Excerpted passage:
━━━━━━━━━━━━━━━━━━━━

Figure 11. Temperature profiles for various values of Pr when A =M = GT = GC = τ = f0 = 0.1, Sc = 0.62.
Figure 12. Concentrations profiles for various values of Pr when A =M = GT = GC = τ = f0 = 0.1, Sc = 0.62.
Figure 13. Velocity profiles for various values of M when A = GT = GC = f0 = τ = 0.1, Pr = 0.72, Sc = 0.62.
Figure 14. Temperature profiles for various values of M when A = GT = GC = f0 = τ = 0.1, Pr = 0.72, Sc = 0.62.
Figure 15. Concentration profiles for various values of M when A = GT = GC = f0 = τ = 0.1, Pr = 0.72, Sc = 0.62.
Figure 16. Concentration profiles for various values of Sc when A =M = GT = GC = τ = f0 = 0.1, Pr = 0.72.
Figure 17. Velocity profiles for various values of f0 when A =M = GT = GC = τ = 0.1, Pr = 0.72, Sc = 0.62.
Figure 18. Temperature profiles for various values of f0 when A =M = GT = GC = τ = 0.1, Pr = 0.72, Sc = 0.62.

4. Results and Discussion

Numerical calculations have been carried out for different values of A, GT, GC, M, Pr, Sc and fo, showing the Skin friction, the Nusselt number and the Sherwood number for the various flows embedded by these parameters.

━━━━━━━━━━━━━━━━━━━━

Exercises:
[a] Retype the fluid-flow excerpt word for word, from "Figure 17. Velocity" down to "by these parameters.".
[b] Extend the fluid-flow excerpt, starting right after its final sentence.
The listing has nothing to do with the fluid-flow excerpt.

━━━━━━━━━━━━━━━━━━━━

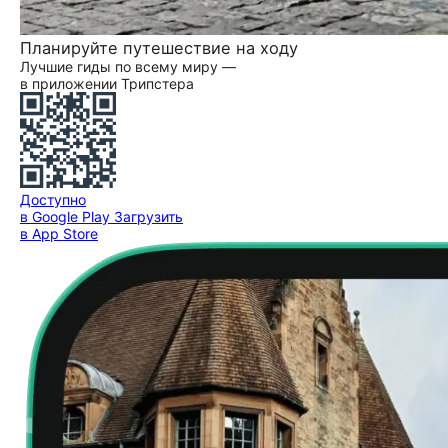
Планируйте путешествие на ходу
Лучшие гиды по всему миру —
в приложении Трипстера
Доступно
в Google Play
Загрузить
в App Store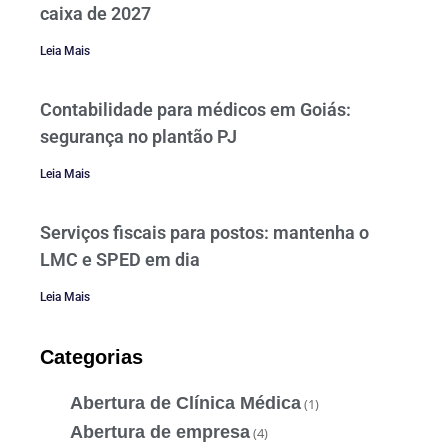
caixa de 2027
Leia Mais
Contabilidade para médicos em Goiás:
segurança no plantão PJ
Leia Mais
Serviços fiscais para postos: mantenha o
LMC e SPED em dia
Leia Mais
Categorias
Abertura de Clínica Médica
(1)
Abertura de empresa
(4)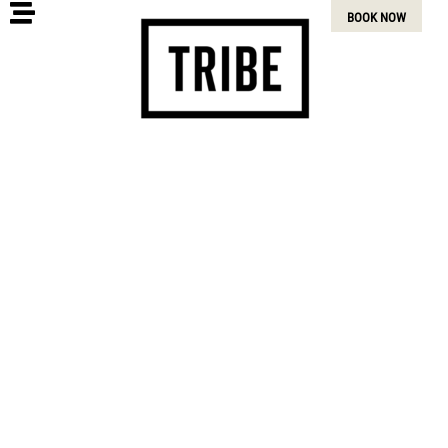
BOOK NOW
TRIBE TABLE
Tribe Living สุขุมวิท 39 – สัมผัสกับร้าน
อาหารชั้นนำในกรุงเทพฯ และบาร์ที่นำเสนอ
เมนูอาหารเอเชียและตะวันตกที่ปรุงโดยเชฟผู้
เชี่ยวชาญและเสิร์ฟพร้อมรอยยิ้มอันแท้จริงของ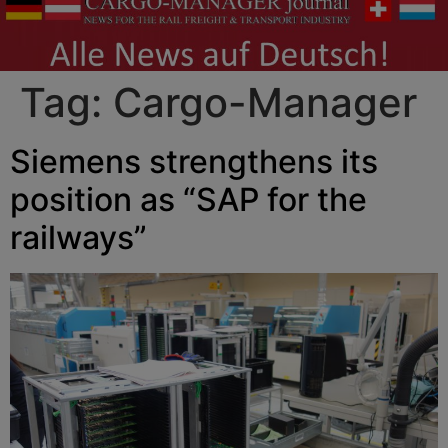
Tag:
Cargo-Manager
Siemens strengthens its
position as “SAP for the
railways”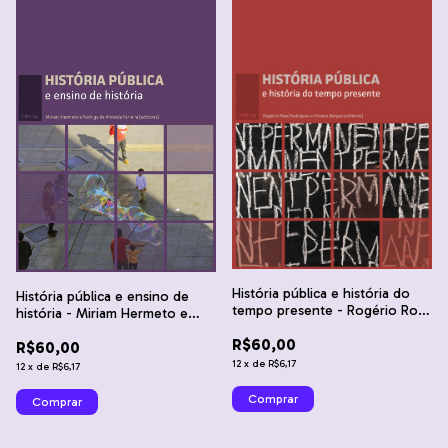
História pública e história do
História pública e ensino de
tempo presente - Rogério Rosa
história - Miriam Hermeto e
Rodrigues e Viviane Trindade
Rodrigo de Almeida Ferreira
R$60,00
Borges
R$60,00
12
x
de
R$6,17
12
x
de
R$6,17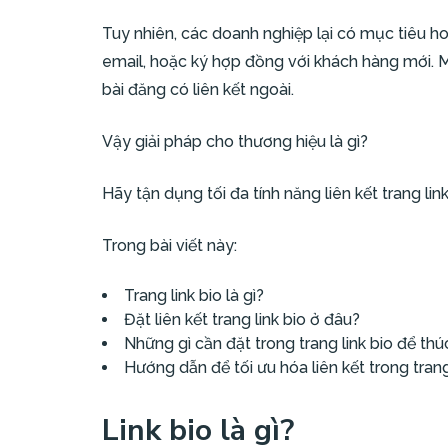
Tuy nhiên, các doanh nghiệp lại có mục tiêu h
email, hoặc ký hợp đồng với khách hàng mới. M
bài đăng có liên kết ngoài.
Vậy giải pháp cho thương hiệu là gì?
Hãy tận dụng tối đa tính năng liên kết trang li
Trong bài viết này:
Trang link bio là gì?
Đặt liên kết trang link bio ở đâu?
Những gì cần đặt trong trang link bio để th
Hướng dẫn để tối ưu hóa liên kết trong trang
Link bio là gì?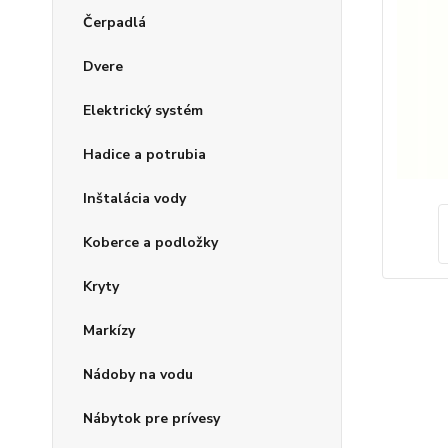
Čerpadlá
Dvere
Elektrický systém
Hadice a potrubia
Inštalácia vody
Koberce a podložky
Kryty
Markízy
Nádoby na vodu
Nábytok pre prívesy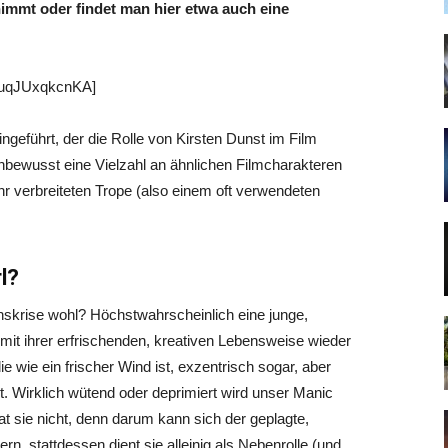
nimmt oder findet man hier etwa auch eine
 uqJUxqkcnKA]
geführt, der die Rolle von Kirsten Dunst im Film
nbewusst eine Vielzahl an ähnlichen Filmcharakteren
hr verbreiteten Trope (also einem oft verwendeten
l?
nskrise wohl? Höchstwahrscheinlich eine junge,
 mit ihrer erfrischenden, kreativen Lebensweise wieder
ie wie ein frischer Wind ist, exzentrisch sogar, aber
lt. Wirklich wütend oder deprimiert wird unser Manic
at sie nicht, denn darum kann sich der geplagte,
, stattdessen dient sie alleinig als Nebenrolle (und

━━━━━━━━━━━━━━━━━━━━

Exercise responses:
[a]
Figure 17. Velocity profiles for various values of f0 when A =M = GT = GC = τ = 0.1, Pr = 0.72, Sc = 0.62.
Figure 18. Temperature profiles for various values of f0 when A =M = GT = GC = τ = 0.1, Pr = 0.72, Sc = 0.62.

4. Results and Discussion

Numerical calculations have been carried out for different values of A, GT, GC, M, Pr, Sc and fo, showing the Skin friction, the Nusselt number and the Sherwood number for the various flows embedded by these parameters.

[b]
Figures 1–3 present typical profiles for the velocity, temperature and concentration for various values of the Thermal Grashof number, GT=0.5, 0.1 and 1, when A =M = GC = f0 = τ = 0.1, Pr = 0.72, Sc = 0.62. The velocity profiles for different values of GT, Thermal Grashof number are studied and presented in Figure 1. It is observed that the velocity increases with increasing values of the Thermal Grashof number. In Figure 2, we analyze the effect of Thermal Grashof number (GT) on the temperature of the flow field. A comparison of the curves of the said figure shows that a growing Thermal Grashof number decreases the temperature of the flow field at all points. With the increase of Thermal Grashof number, the molecular motion of the fluid elements is lowered and therefore, the flow field suffers a decrease in temperature at all points. The effect of concentration profiles for different values of GT, Thermal Grashof number is presented in Figure 3. It reveals that concentration decreases with the increase of the Thermal Grashof number.
Figures 4–6 shows the profiles for the velocity, temperature and concentration for various values of the unsteadiness parameter, A=0.5, 0.1 and 1, when GT =M = GC = f0 = τ = 0.1, Pr = 0.72, Sc = 0.62. Figure 4, shows that the increase in the unsteadiness parameter leads to an increase in the velocity. From Figure 5, we see that the temperature profiles decreases with the increase of the unsteadiness parameter. In Figure 6, it is observed that the concentration decreases with increasing values of the unsteadiness parameter.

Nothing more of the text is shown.